En une enjambée, Kaze se retrouve devant elle et c’est le soulagement. Yeux écarquillés et lèvre tremblante, elle a encore une fois envie de pleurer maintenant qu’il est là, même si elle se trouve ridicule de se mettre dans cet état pour un objet. Ridicule mais c’est Kaze, Kaze ne juge pas, Kaze prend soin – même quand elle perd sa vénusté, même quand elle danse mal, même quand elle n’peut pas se regarder dans le miroir. Avec Kaze, c’est toujours une brise automnale, pas trop sévère, ni trop brutale, c’est l’iridescence sur la toile fuligineuse, c’est l’approche d’une tempête mais la certitude d’être safe from it all, c’est la flammèche de l’enfance constellée de souvenirs par milliers. “hey, you're okay ?” Elle le laisse lui essuyer les joues, ouvre la bouche pour répondre mais la referme, ne faisant pas confiance à sa voix qui risque de se casser sur les syllabes et devenir sanglots de marasme. “tu t'souviens de comment il était ? le type ? ou la nana ? grand ? brun ? gros ? laid af ?” Elle tente de se concentrer sur le sourire qu’il lui offre et les mots qu’il prononce mais c’est plus dur à dire qu’à faire, quand sa lèvre inférieure tremble de nouveau et qu’elle ne retient plus ses bras qui s’enroulent autour du cou de Kaze, safe et familier. “Je-j’ai eu vraiment peur, heureusement que tu es là et puis il était grand et huge et pas très gentil e-et les autres gens ne m’ont pas aidée…
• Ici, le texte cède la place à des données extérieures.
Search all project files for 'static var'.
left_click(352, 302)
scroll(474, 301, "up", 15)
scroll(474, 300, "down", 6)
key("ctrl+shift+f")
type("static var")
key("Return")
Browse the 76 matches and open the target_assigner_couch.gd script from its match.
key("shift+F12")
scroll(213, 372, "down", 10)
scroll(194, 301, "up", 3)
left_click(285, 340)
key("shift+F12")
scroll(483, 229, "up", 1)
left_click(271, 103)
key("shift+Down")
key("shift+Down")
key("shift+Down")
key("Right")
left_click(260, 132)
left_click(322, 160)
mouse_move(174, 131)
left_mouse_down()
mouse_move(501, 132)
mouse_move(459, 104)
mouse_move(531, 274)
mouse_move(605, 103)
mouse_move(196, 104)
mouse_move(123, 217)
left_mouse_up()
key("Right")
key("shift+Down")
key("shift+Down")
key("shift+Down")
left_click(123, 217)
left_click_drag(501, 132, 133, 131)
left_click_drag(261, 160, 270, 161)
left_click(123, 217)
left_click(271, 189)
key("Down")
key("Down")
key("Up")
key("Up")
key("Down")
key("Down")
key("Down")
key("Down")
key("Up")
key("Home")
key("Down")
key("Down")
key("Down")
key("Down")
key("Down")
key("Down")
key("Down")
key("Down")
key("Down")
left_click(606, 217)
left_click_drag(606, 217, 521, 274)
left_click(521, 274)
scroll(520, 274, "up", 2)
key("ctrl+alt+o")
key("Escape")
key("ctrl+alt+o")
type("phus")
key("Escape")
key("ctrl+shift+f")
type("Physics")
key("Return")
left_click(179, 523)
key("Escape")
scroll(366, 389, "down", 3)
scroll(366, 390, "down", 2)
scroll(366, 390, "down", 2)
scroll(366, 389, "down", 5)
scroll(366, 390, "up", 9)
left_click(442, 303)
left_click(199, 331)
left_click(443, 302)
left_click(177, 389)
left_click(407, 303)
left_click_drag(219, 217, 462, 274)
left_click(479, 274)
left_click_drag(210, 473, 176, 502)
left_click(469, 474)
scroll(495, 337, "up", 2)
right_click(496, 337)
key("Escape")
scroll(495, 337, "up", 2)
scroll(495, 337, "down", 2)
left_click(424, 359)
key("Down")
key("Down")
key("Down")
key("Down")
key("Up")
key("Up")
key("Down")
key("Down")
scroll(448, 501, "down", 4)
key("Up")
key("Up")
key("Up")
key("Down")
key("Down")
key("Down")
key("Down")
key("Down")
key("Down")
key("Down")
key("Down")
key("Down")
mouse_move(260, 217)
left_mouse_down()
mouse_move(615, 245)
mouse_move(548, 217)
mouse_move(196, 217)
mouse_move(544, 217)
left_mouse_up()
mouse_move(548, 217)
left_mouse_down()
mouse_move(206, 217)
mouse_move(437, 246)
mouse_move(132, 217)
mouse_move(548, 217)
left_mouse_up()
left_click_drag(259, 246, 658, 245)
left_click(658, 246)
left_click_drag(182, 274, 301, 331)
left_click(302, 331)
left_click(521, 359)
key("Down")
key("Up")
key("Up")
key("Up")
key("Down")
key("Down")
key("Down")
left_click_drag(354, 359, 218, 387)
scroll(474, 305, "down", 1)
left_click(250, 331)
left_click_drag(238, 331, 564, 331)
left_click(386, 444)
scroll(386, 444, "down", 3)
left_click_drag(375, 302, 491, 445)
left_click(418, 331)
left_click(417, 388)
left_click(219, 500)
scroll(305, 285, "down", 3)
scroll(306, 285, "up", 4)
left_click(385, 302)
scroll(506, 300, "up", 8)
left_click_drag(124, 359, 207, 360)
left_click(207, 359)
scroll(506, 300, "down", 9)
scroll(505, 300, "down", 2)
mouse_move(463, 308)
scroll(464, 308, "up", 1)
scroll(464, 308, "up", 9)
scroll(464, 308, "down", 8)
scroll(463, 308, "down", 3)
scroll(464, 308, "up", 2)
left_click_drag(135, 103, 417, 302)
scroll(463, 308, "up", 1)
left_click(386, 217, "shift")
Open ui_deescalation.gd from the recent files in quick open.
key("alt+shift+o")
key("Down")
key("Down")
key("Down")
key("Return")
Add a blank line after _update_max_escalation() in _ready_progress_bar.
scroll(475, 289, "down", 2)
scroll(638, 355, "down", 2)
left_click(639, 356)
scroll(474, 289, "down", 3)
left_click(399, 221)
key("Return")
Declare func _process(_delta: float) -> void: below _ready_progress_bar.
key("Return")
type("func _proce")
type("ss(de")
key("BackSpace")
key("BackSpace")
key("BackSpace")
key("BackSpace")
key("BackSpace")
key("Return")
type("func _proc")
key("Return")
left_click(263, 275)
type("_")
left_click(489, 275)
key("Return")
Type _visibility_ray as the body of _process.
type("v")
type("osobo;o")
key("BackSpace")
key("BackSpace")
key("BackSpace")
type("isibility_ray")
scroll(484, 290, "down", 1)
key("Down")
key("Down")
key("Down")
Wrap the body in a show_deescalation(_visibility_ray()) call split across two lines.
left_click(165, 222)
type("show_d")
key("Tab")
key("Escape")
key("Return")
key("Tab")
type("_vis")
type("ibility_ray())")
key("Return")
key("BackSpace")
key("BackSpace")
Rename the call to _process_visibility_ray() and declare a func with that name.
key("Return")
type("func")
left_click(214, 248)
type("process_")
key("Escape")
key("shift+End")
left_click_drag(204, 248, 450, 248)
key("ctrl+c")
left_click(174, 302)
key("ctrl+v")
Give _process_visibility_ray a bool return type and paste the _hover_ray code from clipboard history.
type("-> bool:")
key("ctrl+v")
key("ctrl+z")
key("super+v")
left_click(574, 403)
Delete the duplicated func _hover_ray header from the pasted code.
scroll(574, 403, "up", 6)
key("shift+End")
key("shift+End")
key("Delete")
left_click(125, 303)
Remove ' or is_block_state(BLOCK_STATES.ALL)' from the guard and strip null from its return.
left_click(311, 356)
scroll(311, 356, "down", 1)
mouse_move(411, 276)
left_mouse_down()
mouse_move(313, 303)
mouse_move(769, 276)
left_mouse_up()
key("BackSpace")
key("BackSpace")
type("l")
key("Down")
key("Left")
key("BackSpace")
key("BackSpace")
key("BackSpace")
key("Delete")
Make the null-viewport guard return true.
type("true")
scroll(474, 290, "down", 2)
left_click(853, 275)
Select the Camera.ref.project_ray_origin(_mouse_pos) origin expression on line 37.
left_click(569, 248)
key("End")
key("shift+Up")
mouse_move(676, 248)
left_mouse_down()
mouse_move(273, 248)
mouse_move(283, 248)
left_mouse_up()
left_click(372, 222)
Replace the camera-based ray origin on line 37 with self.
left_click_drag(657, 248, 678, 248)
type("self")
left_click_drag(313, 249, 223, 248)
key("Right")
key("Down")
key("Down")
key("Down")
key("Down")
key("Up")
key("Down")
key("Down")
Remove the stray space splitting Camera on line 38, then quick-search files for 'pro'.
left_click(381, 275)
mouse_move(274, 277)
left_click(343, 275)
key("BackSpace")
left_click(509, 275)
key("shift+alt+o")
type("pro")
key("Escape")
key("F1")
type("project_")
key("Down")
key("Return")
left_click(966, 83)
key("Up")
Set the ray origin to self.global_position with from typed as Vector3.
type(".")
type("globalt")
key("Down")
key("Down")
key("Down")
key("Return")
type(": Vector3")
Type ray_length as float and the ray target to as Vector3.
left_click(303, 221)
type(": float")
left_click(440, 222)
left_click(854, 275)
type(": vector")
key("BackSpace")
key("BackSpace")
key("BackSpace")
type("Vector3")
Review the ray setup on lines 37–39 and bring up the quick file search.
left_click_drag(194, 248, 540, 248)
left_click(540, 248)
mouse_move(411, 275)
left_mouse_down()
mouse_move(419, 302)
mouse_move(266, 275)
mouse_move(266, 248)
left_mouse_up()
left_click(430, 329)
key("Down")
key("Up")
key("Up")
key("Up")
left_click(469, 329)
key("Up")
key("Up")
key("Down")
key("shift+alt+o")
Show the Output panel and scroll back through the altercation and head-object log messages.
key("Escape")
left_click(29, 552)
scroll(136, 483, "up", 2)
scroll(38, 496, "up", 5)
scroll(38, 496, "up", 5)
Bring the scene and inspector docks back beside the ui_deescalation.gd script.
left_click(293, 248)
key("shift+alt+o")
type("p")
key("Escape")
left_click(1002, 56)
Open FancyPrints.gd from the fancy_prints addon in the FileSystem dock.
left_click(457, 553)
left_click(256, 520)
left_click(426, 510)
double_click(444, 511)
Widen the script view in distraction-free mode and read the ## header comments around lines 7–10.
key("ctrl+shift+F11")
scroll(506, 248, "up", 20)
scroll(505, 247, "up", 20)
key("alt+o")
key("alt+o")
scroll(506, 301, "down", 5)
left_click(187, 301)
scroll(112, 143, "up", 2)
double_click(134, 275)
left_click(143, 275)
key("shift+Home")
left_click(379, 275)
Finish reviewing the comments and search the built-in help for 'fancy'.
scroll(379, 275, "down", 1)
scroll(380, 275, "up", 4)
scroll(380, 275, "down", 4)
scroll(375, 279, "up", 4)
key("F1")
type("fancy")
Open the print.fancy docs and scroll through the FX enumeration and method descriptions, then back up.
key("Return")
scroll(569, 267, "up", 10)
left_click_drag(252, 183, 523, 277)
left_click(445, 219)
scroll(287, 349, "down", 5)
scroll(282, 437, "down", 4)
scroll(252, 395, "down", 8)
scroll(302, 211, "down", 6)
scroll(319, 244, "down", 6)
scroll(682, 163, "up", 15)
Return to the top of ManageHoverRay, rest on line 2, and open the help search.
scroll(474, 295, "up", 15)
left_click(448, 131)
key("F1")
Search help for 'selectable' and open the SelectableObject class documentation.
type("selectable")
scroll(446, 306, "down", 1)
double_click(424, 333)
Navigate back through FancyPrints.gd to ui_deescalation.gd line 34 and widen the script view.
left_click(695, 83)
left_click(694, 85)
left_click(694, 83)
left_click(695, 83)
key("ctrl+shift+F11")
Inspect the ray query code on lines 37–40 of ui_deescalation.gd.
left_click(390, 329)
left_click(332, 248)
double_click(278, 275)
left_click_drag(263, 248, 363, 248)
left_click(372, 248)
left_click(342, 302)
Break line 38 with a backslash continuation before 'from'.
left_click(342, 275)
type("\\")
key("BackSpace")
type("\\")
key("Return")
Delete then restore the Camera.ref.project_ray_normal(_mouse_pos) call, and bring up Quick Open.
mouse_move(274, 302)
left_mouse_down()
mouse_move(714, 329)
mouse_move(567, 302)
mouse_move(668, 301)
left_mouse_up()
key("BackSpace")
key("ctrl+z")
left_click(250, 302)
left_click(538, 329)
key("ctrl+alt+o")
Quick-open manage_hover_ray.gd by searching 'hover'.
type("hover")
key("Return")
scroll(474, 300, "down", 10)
Si ses pleurs se sont interrompus, elle a toujours ce tumulte émotionnel dans son cœur, chevauchant sur ses cordes vocales pour couvrir ses phrases de grisaille. “J’ai cru qu’il allait voler mon sac, il l’avait agrippé mais c’était juste pour me distraire et m’arracher le portable quand j’ai essayé de sauver mon sac… Tu crois qu’il va vraiment utiliser mon portable tout rose…?” Ou peut-être revendre au marché noir. Ou peut-être qu’il va l’offrir à sa fille... Nomi préfère ce scénario, ça enlève une touche de laideur miasmatique à son voleur. Même s’il lui a brisé le cœur en mille morceaux. “Et puis, y’avait toutes mes photos de Reiko, de toi et de tout le monde-” – et les derniers souvenirs de ma mère aussi. Elle finit par s’écarter, tant bien que mal, ses mains se posant sur les épaules de Kaze alors que sa lippe peinée s’ourle vers le bas et qu’elle le fixe droit dans les yeux. “J’veux un bubble tea.” Récompense méritée après une telle épreuve (et obviously, Kaze devra lui payer sa boisson).